シンチレータ?なんだそれは? 聞いたことないぞ! ってなりますよね。

ということで、今回はシンチレータについて簡単に紹介していきたいと思います。

シンチレータとは

シンチレータとは放射線が当たった際、短い時間蛍光を発する物質のことです。そして、その蛍光現象をシンチレーションといいます。

プラスチックシンチレータ(リンク先より引用)

原理は少し難しいのですが、非常に簡単に言うと、高いエネルギーを持つ放射線(X線やガンマ線)が当たるとシンチレーター内部の原子が安定な状態から励起状態と呼ばれるいわゆる興奮した状態になります。

ずっと興奮しているわけにもいかないので、吸収したエネルギー分を蛍光として放出し、元の安定状態に戻ります。

この元に戻るときに放出する蛍光を観察することで、私たちは目には見えない放射線に気づくことができるのです。

このような現象を起こすシンチレータには非常にいろいろな種類があることが知られています。

ざっと挙げるだけでもたくさんあり、有機物、無機物、固体や液体など、材料の種類だけでなくその状態も様々です。その材料特性や用途に応じて、シンチレータの種類を変えるようですね。

ここでは一般的に固体デバイスとして用いられている無機結晶のシンチレータについて少し見ていきましょう。

シンチレータに求められる特性

まずシンチレータは透明でなくてはなりません。確かに色がついていたら中で発光現象が起こっても見えないので、全く意味がないですよね。透明なシンチレータの中で起きた発光をCCDやCMOSセンサを使ってとらえてやるわけです。

次に、シンチレータは強くなくてなりません。固い結晶によくありがちなのは脆いことです。例えば非常に硬いことで有名なダイヤモンドもハンマーで叩けば砕け散ります。つまりダイヤモンドは固いけれど脆いということになりますね。

一方で、シンチレータに必要とされる性質は加工の際にヒビが入らないような強さ(脆くないこと)を持ってないといけなわけですね。

物理的な特性では、発光効率が良いことやエネルギー分解能が高いことが必要です。発光効率とは文字通り、放射線が当たった際にきちんと明るく光ってくれるかということです。微弱な光では検出するのが大変ですからね。そしてエネルギー分解能というのは簡単に言うとエネルギーに対してのぼやけ具合のようなものです。

そして最後に作るのが簡単でなくてはなりません。シンチレータ結晶には様々な種類がありますが、中でも高性能な材料としてCe:Gd3(Al,Ga)5O12が挙げられます。見ただけで、結構たくさんの元素が入った複雑そうな結晶だなと感じますね。

Ce:Gd3(Al,Ga)5O12結晶(リンク先より引用)

まあ、この複雑そうというのは、実際に組成をデザインするときの難しさになると思いますが、もっと厄介なのは、このような結晶を作れるかどうかです。おそらく結晶づくりというと、氷の結晶を思い浮かべるかもしれませんが、氷と違ってシンチレータは単に冷やせばOKというわけにはいきません。

そもそもセラミックスなので、かなり高温でないとそもそも融けないんですよね。そして結晶ができる温度というのは、この材料組成にかなり影響を受けます。数パーセント割合が異なるだけで、思ったように結晶はできません。

このようなリアルな事情があるため、結晶製造には非常に多くの労力がかかることも想像できます。

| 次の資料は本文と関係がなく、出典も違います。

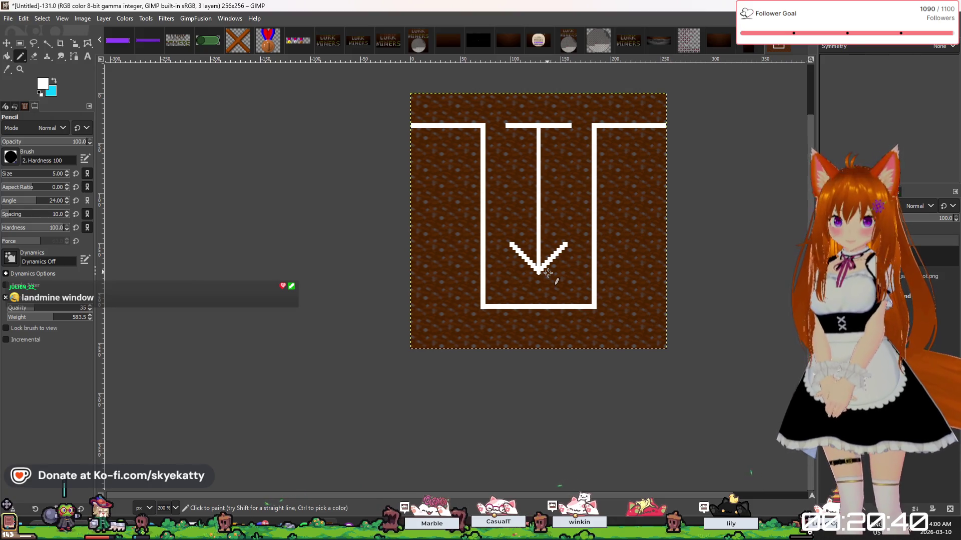
# Draw a rectangle selection around the arrow, adjusting its edges to cover the top bar through the tip.
pyautogui.click(20, 44)
pyautogui.keyDown('ctrl'); pyautogui.scroll(1, 504, 189); pyautogui.keyUp('ctrl')
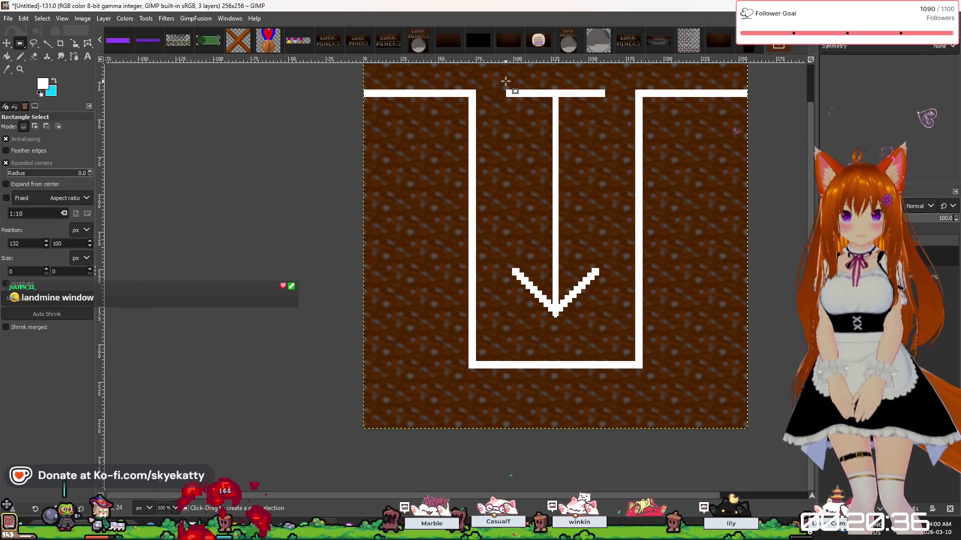
pyautogui.moveTo(505, 88); pyautogui.dragTo(610, 168)
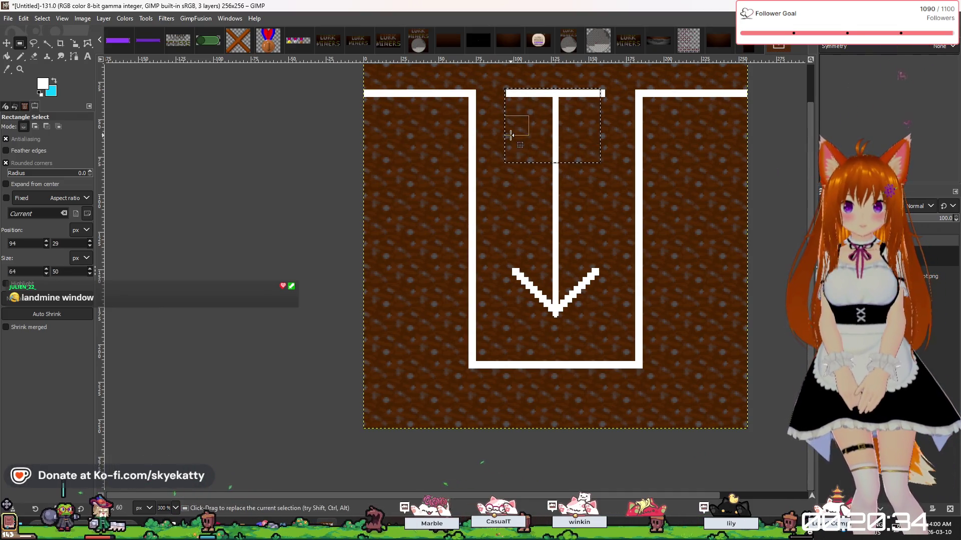
pyautogui.moveTo(511, 135); pyautogui.dragTo(515, 135)
pyautogui.keyDown('ctrl'); pyautogui.scroll(2, 566, 96); pyautogui.keyUp('ctrl')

シンチレータ結晶は少なくとも上に挙げたようなたくさんの課題をクリアしなければなりません。(これは半導体でも課題の種類は変われど同じです。みなさんが思っているほど簡単にはできないんです。)

シンチレーターの応用例

放射線が当たると蛍光を発するシンチレーターは主に検出器の材料として使われています。

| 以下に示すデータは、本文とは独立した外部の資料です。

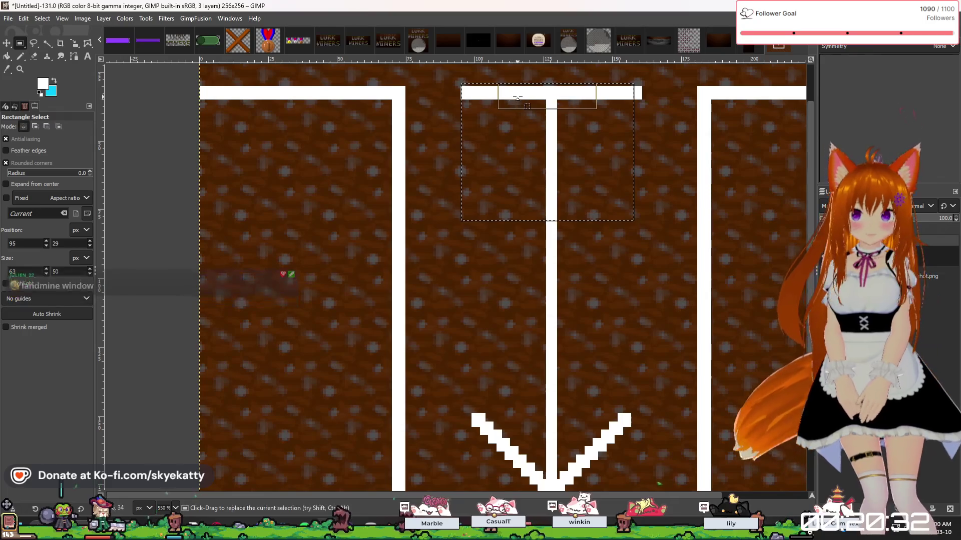
pyautogui.moveTo(598, 103); pyautogui.dragTo(598, 106)
pyautogui.moveTo(624, 150); pyautogui.dragTo(633, 150)
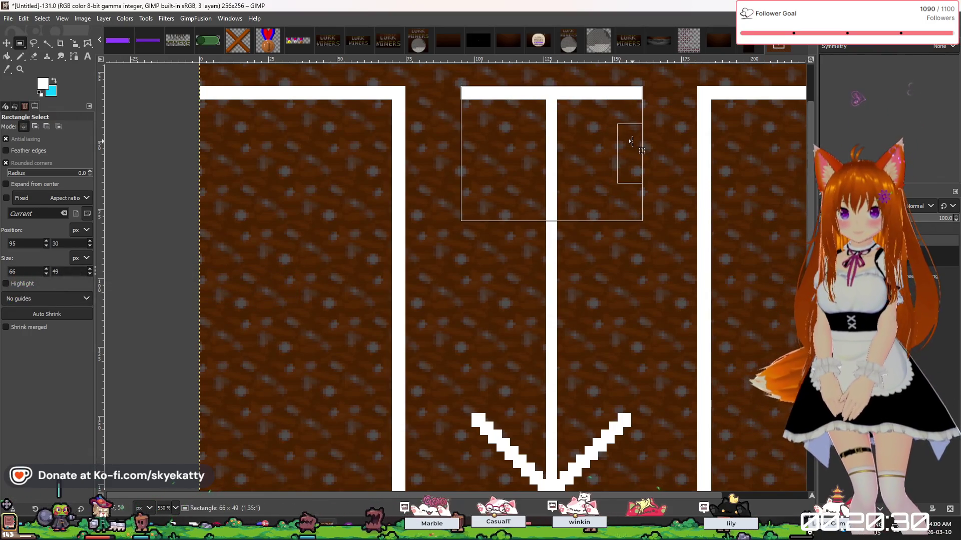
pyautogui.moveTo(566, 220)
pyautogui.mouseDown()
pyautogui.moveTo(553, 488)
pyautogui.moveTo(546, 373)
pyautogui.mouseUp()
pyautogui.moveTo(551, 323); pyautogui.dragTo(569, 381)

その1つであるX線センサーについては近いうちにnoteで記事にしようと思いますが、ここではシンチレーターの応用例をざっと例を挙げてみます。

・X線衛星
・X線撮影(レントゲン・CT・PET・危険物検知器)
・医療用PET(ガンマ線の検知)
・石油検知
・素粒子検知

このように見てみると、宇宙から医療、そして素粒子と本当に幅広い分野で利用されています。

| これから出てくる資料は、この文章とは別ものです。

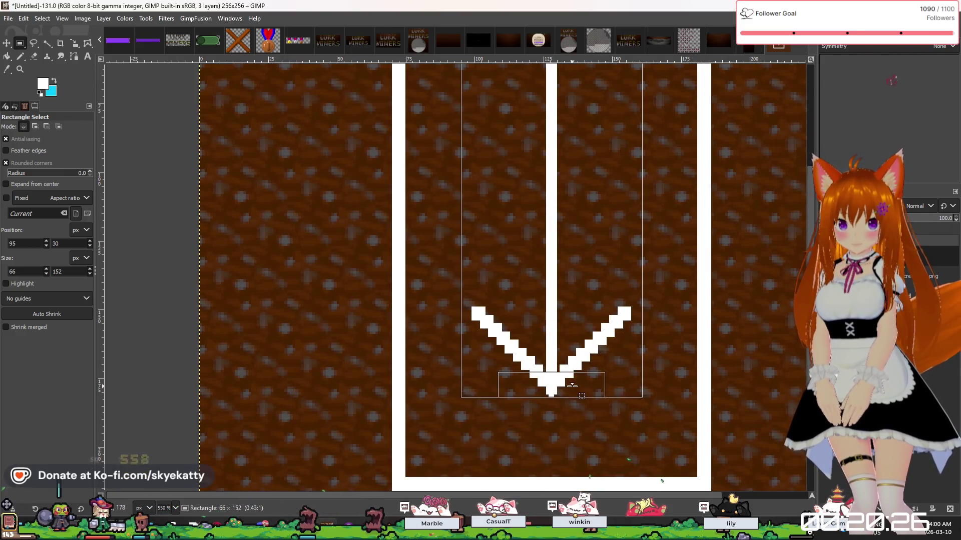
pyautogui.scroll(-3, 561, 239)
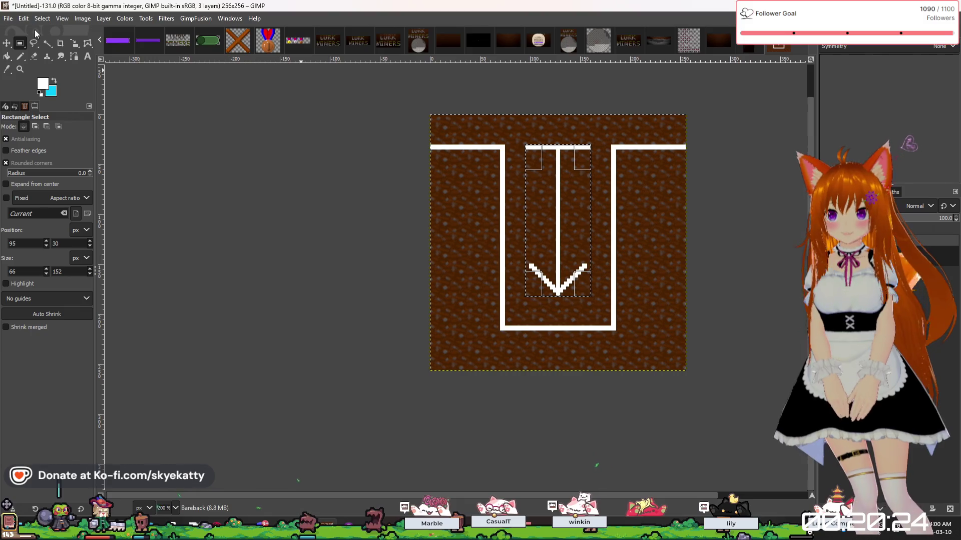
pyautogui.click(5, 46)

当然、1種類のシンチレーターでできるわけではありませんが、シンチレーターの応用の幅はわかってもらえるかと思います。

おそらく一般には全く知られていないであろうシンチレーターですが、実は最先端の科学を陰で支えてくれているんですね。

それに加えてシンチレーターは結晶材料では半導体、圧電素子に次ぐ市場を持っているそうです。つまり、私たちの想像以上にビジネスの世界でも重要な材料であることは確かです。

最後に

今回は放射線をキャッチして光る物質シンチレーターについて紹介してみました。

シンチレーターの研究は今でも精力的に行われており、これからも発展が見込める分野の1つです。
地味な材料研究ですが、このような技術が私たちの生活を豊かにしてくれることを忘れずに生きていきたいですね。